Well the S&P500 did meet its second big test last week. After retaking the 50 day moving average a couple of weeks ago, last Friday, it moved back above the 200 day moving average. Specifically, the S&P closed 2.1% higher on the week. Volume was modest and volatility continued sliding back down. That said, the VIX index is still about 50% above the lows reached during the summer months.
In economic news, there were only a few major reports last week and the results were mixed. Housing starts beat expectations but not due to single family home starts (a better measure of housing health) but due to multi-family home starts (more of a measure of investor confidence). Initial jobless claims beat expectations. And existing home sales also beat expectations. On the negative side, the Chicago Fed National Activity Index missed badly by registering a very negative result. Leading indicators also fell. And finally, the Kansas City Fed manufacturing survey reported a negative number….again.
The technical analysis picture is now becoming more bullish. While on the daily charts, the S&P500 has become somewhat overbought, and due for even a small pullback, the weekly charts are suggesting that the multi-week recovery in prices has more room to continue. The next and final major test to confirm a true recovery in prices will be the reversal of the Death Cross and an upturn in the 200 day moving average. As of now, the 50 day moving average is still solidly below the 200 day moving average (the original Death Cross). And this situation is far from being reversed; in other words, it would take far more than just another weekly gain of say 2% on the S&P to reverse this cross. And also, the 200 day moving average is still sloping downward. This too would require many weeks of advances to reverse—ie. to bend the slope back upward.

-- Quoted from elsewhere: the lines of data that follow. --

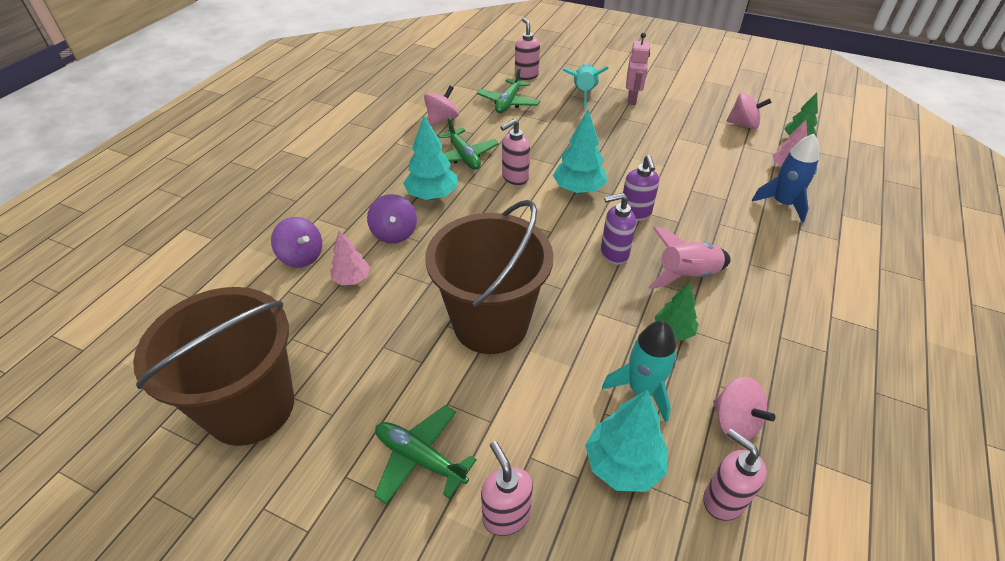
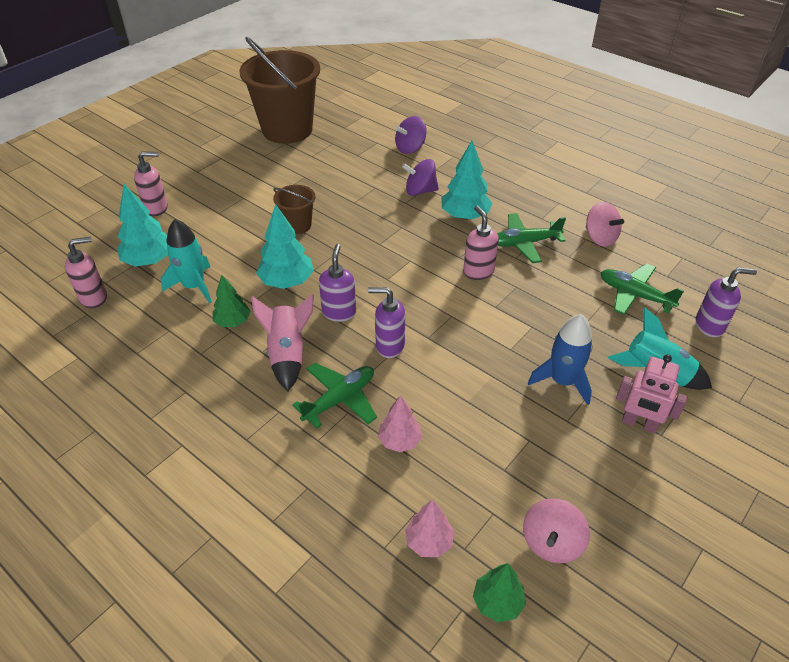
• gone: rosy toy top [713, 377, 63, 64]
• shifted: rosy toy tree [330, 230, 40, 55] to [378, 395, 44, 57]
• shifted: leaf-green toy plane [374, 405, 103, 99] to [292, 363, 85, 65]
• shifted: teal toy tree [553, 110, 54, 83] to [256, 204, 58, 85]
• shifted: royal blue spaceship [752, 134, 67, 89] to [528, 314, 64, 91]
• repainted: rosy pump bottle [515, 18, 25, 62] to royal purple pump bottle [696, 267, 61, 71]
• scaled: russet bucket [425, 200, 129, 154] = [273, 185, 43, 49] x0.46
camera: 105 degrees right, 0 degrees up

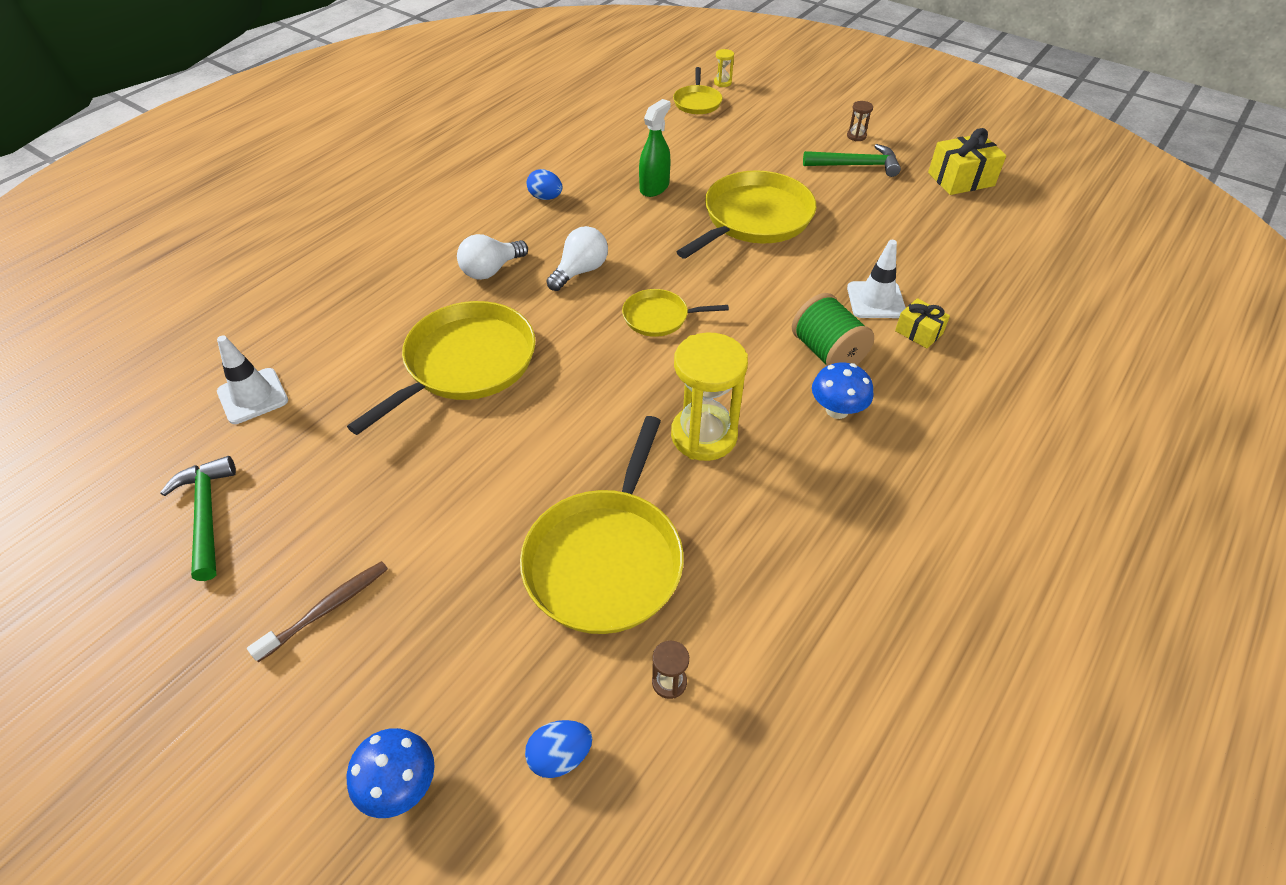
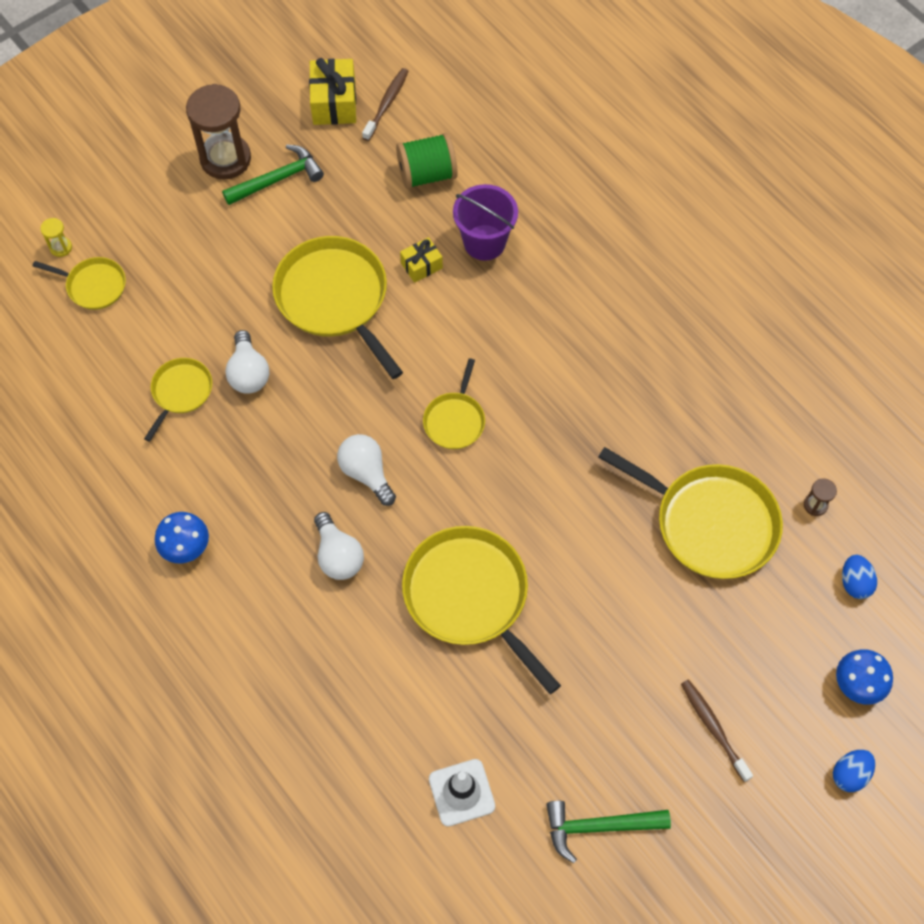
• gone: yellow hourglass [671, 333, 77, 128]
• new: yellow skillet [144, 358, 68, 84]
• new: russet dental brush [362, 68, 47, 73]
• shifted: royal blue toy egg [527, 169, 35, 31] to [833, 750, 42, 42]
• shifted: leaf-green spool [792, 293, 82, 73] to [396, 133, 62, 56]
• shifted: royal blue fungus [812, 362, 61, 57] to [155, 512, 54, 51]
• shifted: yellow present [895, 298, 55, 50] to [400, 237, 43, 46]
• swapped: leaf-green sprayer [639, 99, 32, 98] to snow-white bulb [225, 330, 44, 64]
• swapped: snow-white safety cone [847, 240, 59, 78] to royal purple bucket [453, 184, 65, 77]
• rotated: leaf-green claw hammer [803, 144, 98, 33] = [222, 145, 102, 60] 45 degrees clockwise
• scaled: russet hourglass [847, 101, 26, 40] = [186, 84, 65, 96] x2.37
camera: 75 degrees left, 15 degrees up

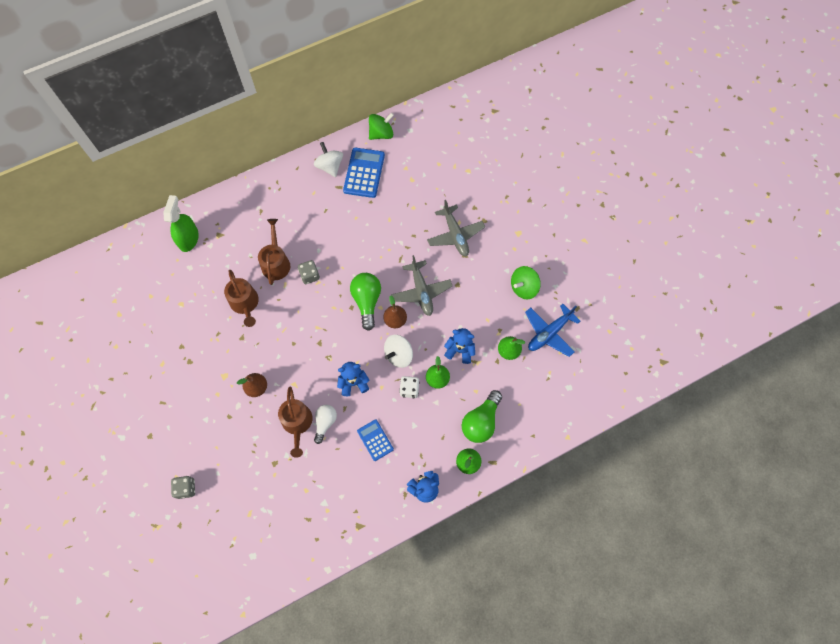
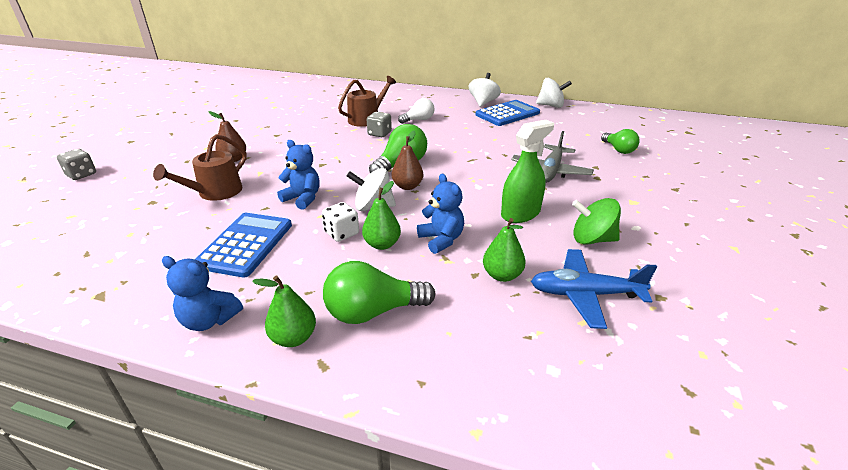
• gone: russet watering pot [224, 270, 35, 57]
• gone: ash-grey toy plane [391, 255, 61, 61]
• new: leaf-green bulb [601, 129, 39, 25]
• shifted: leaf-green sprayer [163, 195, 36, 57] to [501, 120, 53, 103]
• shifted: snow-white bulb [314, 405, 23, 39] to [398, 98, 37, 26]
• repainted: leaf-green toy top [369, 113, 25, 27] to snow-white toy top [536, 78, 36, 30]
• scaled: royal blue adding machine [357, 419, 37, 42] = [195, 213, 97, 65] x1.65
camera: 45 degrees right, 35 degrees down

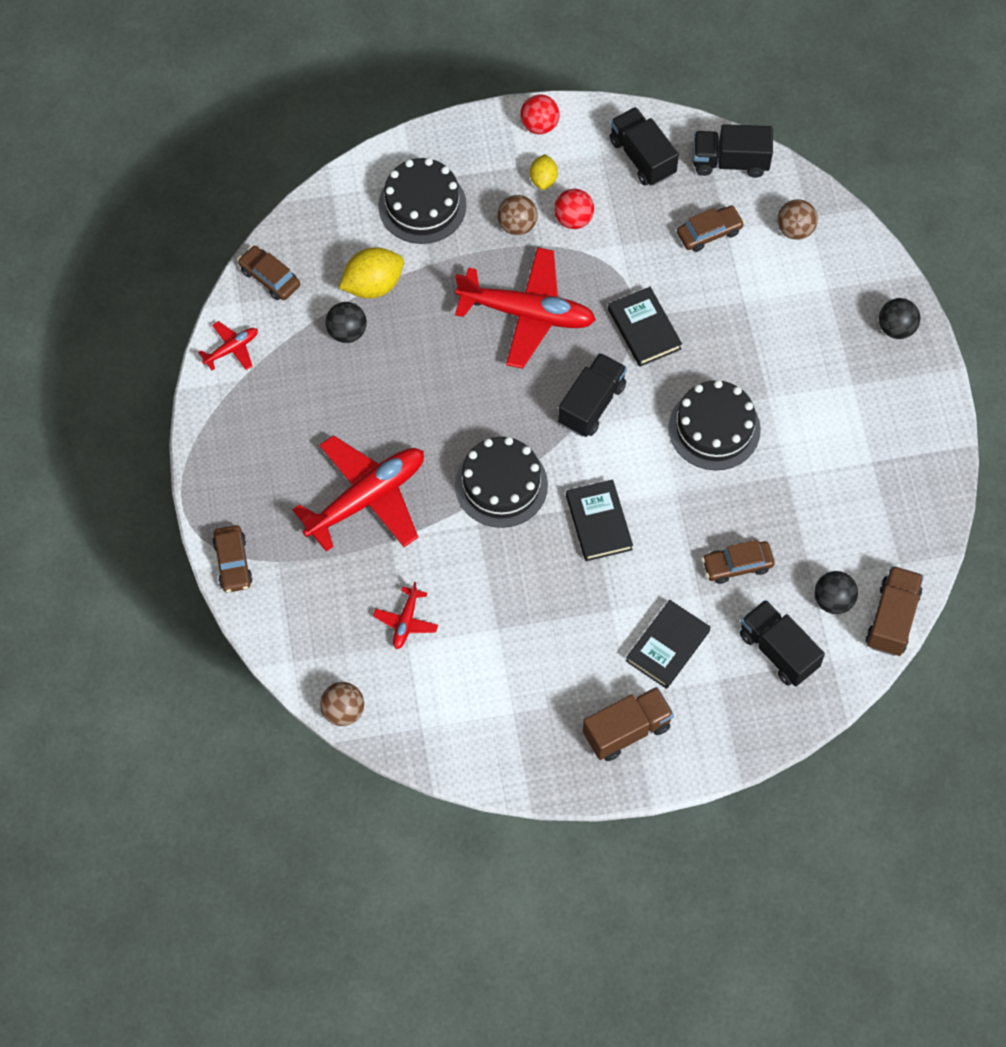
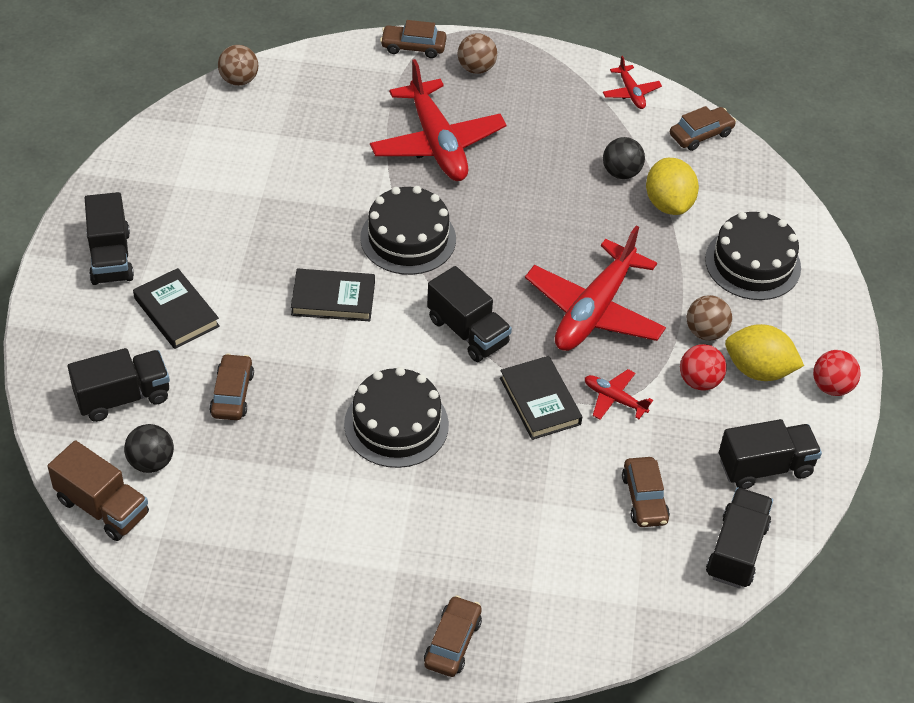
• shifted: crimson toy plane [373, 582, 65, 67] to [585, 369, 68, 51]
• shifted: russet sphere [777, 199, 41, 41] to [458, 33, 39, 41]
• swapped: black sphere [879, 298, 41, 41] to russet car [424, 595, 58, 82]
• repainted: russet lorry [583, 687, 91, 74] to black lorry [85, 192, 49, 93]
• rotated: black hardback [608, 287, 74, 80] = [500, 356, 82, 84] 75 degrees clockwise
• scaled: yellow citrus fruit [530, 154, 28, 36] = [725, 324, 79, 57] x1.70
camera: 105 degrees right, 15 degrees down

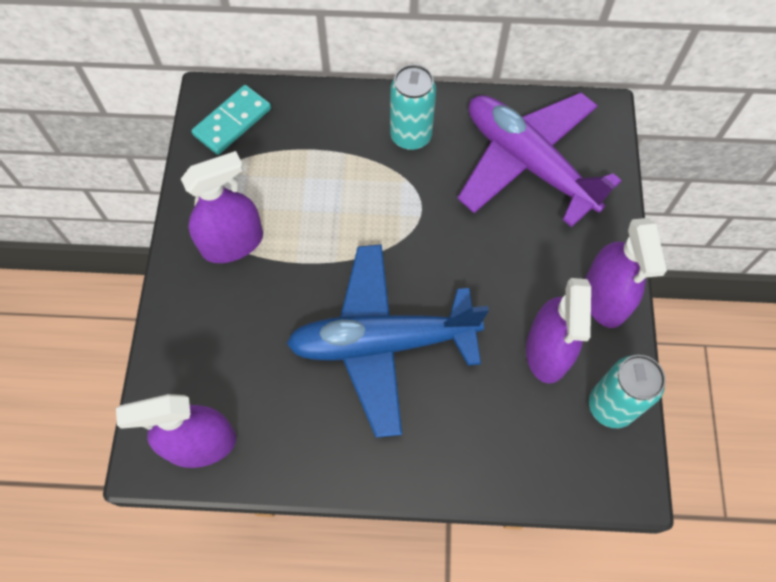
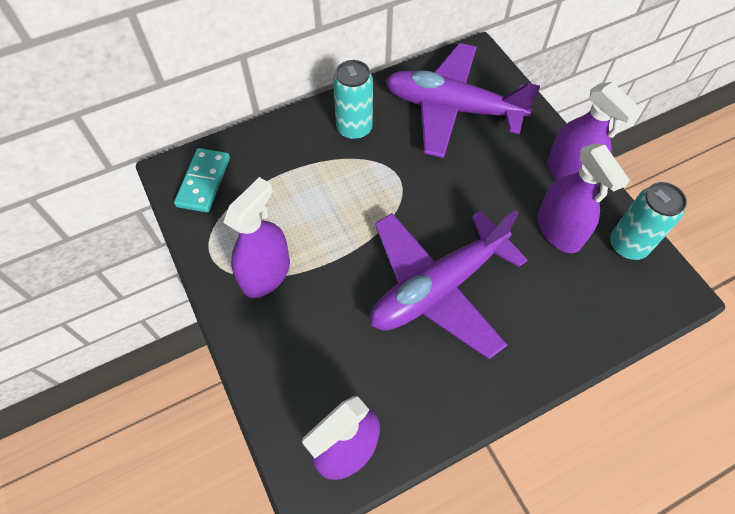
• repainted: royal blue toy plane [286, 244, 203, 194] to royal purple toy plane [370, 210, 158, 149]
camera: 30 degrees left, 5 degrees down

So now that the recovery in prices is well underway, let’s see if the S&P500 has another major leg up left in its multi-year bull market. And if so, will this be the final “blow-off” top similar to what happened in 1998 and 1999 before a major bear market finally commenced? Remember, corporate sales and now earnings are falling for the S&P500 as a whole, and for prices to continue to rise, they will have to rise in direct opposition to sales and earnings trends. This does not usually happen, and if it does, not for very long.